‘What’s the funniest thing a friend from abroad has done and said in the UK?’ – 24 moments that got lost in translation
13.
‘My late uncle’s girlfriend (I don’t recall her nationality, long time ago), when asked if she’d had enough to eat, said ‘Yes, I am fed up’. Which actually makes perfect sense.’
–Captain_Snaffles
14.
‘A Spanish friend of mine was trying to get into British TV and was telling another Spanish friend of ours about the famous pair of presenters ‘Ant and Derek’. He also said he’d been seeing lots of clips of EastEnders online and wanted ‘to watch the series from the beginning’.’
–hashbrowns4lyf
15.
‘A Polish colleague (exasperated by management micromanaging the team) said: ‘They’re taking a piss!’.’
–SilasMarner77
16.
‘8 years in the UK and I only found out like last month that when something is annoying it is a ‘ball ache’ not a ‘boiled egg’. Makes more sense now!’
–Alternative-Ebb-8966
17.
‘My French mate once said “Okey dokey lemon squeezy”, which is one of the best things I’ve ever heard.’
–meach_memes
18.
‘A Spanish friend who confused the words ‘handbag’ and ‘husband’ went to Debenhams and when asked if she needed any help by a staff member, she replied ‘Yes, I’m looking for a little black husband’. Then she doubled down when they replied ‘Erm, we can’t help you with that here’ by saying ‘Yes, just a little black husband to carry my things’.
Also, one of their first times taking a bus they asked for a ticket to so-and-so and the driver replied ‘Single?’, she was shocked/disgusted that the driver was hitting on her.’
–Dick_Ramsbottom
19.
‘Had Australian friends pronounce Loughborough as Looga-barooga on a drive once.
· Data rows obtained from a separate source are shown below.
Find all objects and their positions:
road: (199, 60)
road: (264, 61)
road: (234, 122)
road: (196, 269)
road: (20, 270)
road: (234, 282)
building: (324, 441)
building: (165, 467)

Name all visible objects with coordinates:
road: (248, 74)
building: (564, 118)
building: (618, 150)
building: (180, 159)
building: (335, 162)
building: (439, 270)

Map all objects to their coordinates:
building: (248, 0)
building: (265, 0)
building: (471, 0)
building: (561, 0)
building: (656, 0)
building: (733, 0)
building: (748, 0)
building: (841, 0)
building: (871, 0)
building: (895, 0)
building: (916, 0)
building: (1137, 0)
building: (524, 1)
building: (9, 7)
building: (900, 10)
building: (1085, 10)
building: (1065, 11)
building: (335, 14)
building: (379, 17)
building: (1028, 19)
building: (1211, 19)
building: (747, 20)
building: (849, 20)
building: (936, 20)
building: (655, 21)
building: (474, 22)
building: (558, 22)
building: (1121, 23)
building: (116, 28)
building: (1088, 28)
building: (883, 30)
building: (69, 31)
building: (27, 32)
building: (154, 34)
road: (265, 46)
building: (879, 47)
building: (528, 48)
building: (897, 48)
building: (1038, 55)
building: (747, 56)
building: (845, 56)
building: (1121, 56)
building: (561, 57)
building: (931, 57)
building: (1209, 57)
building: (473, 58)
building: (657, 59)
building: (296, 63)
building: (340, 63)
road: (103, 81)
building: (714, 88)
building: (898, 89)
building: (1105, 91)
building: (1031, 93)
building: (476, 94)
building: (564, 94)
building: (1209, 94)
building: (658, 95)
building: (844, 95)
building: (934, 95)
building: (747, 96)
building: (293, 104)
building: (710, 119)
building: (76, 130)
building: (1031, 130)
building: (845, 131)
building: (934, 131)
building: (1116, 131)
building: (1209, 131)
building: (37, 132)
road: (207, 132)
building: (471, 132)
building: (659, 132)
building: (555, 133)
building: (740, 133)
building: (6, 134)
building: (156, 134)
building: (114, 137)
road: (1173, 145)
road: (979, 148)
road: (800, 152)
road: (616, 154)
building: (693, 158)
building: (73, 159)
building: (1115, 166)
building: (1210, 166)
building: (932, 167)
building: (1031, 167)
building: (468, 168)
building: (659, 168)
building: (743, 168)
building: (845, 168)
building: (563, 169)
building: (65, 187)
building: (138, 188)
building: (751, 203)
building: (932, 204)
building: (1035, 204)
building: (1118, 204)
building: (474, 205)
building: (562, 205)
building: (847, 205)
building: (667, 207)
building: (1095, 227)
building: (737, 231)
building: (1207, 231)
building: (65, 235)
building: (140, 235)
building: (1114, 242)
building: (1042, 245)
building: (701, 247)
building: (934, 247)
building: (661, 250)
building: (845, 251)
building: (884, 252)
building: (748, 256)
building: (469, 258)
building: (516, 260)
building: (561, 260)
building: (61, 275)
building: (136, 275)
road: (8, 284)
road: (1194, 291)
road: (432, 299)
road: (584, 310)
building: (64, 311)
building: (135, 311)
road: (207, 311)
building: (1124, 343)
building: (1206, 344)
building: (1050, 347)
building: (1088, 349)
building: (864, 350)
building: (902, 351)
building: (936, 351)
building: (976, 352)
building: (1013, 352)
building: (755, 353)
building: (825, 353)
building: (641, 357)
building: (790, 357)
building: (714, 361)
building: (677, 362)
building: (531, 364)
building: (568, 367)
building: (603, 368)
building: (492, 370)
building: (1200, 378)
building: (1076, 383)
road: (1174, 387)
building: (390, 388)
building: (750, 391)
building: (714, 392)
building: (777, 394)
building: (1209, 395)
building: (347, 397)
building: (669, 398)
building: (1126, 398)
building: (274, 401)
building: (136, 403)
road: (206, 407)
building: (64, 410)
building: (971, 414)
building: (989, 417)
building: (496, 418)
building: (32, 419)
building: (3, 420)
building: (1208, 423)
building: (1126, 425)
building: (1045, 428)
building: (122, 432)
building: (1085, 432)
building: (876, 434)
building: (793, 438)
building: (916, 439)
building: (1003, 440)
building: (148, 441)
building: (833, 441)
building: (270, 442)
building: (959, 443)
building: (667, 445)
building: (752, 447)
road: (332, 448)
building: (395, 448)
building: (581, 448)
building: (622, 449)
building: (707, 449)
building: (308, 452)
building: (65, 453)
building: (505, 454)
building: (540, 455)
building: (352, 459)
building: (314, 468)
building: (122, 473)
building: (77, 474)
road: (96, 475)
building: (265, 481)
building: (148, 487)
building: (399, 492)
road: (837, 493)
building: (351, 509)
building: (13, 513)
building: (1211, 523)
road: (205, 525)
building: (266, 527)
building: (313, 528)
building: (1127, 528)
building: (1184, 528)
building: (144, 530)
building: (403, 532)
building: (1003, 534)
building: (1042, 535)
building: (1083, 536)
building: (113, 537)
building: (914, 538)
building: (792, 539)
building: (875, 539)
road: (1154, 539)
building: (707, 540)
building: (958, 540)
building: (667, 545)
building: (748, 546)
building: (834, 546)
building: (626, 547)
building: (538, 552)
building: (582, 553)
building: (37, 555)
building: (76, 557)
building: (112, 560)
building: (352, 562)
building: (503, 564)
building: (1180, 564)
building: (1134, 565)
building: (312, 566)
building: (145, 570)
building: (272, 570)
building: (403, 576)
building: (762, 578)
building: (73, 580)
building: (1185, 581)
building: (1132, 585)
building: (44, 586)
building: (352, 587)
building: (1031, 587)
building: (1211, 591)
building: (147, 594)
Having then moved to Sydney and seeing some of their place names I kind of got it!’
–Patch521
20.
‘Seeing a friend wearing a rather short skirt, our Dutch friend exclaimed ‘You’re brave to wear that without panties!’. After friend one’s panic about how much she’d been showing, turns out ‘panties’ is Dutch for tights.’
–nouazecisinoua
21.
‘My wife is from South America. When we had a very annoying creaky back door she said we should get some of ‘that special spray’. I knew she meant WD-40 but I enjoyed all the combinations she came out with: AP-64, DW-39, A2-F4 etc. To her annoyance I wouldn’t tell her the actual name. A few days later we were in Wilko (RIP) and she asked a staff member there if they had any ‘R2-D2′. I enjoyed that very much.’
–Taucher1979
22.
‘A German friend of mine wrote an email to a senior colleague and started with ‘I hope you’re well off’ instead of ‘I hope you’re well’. Similarly she always says to ‘beat someone off’ instead of ‘beat someone up’. It always reminds me of how much 1 word can change the meaning of a sentence.’
–Darkerboar
23.
‘Years ago I worked with a girl from Italy who asked me if I knew about the fairytale she had heard of, she couldn’t remember exactly what it was called, and proceeded to tell me the story about … ‘The Three Pork!’’
–Jammin4B
24.
‘American housemate looked at a packet of digestives for a long time, then finally said ‘Do these make you poop?’.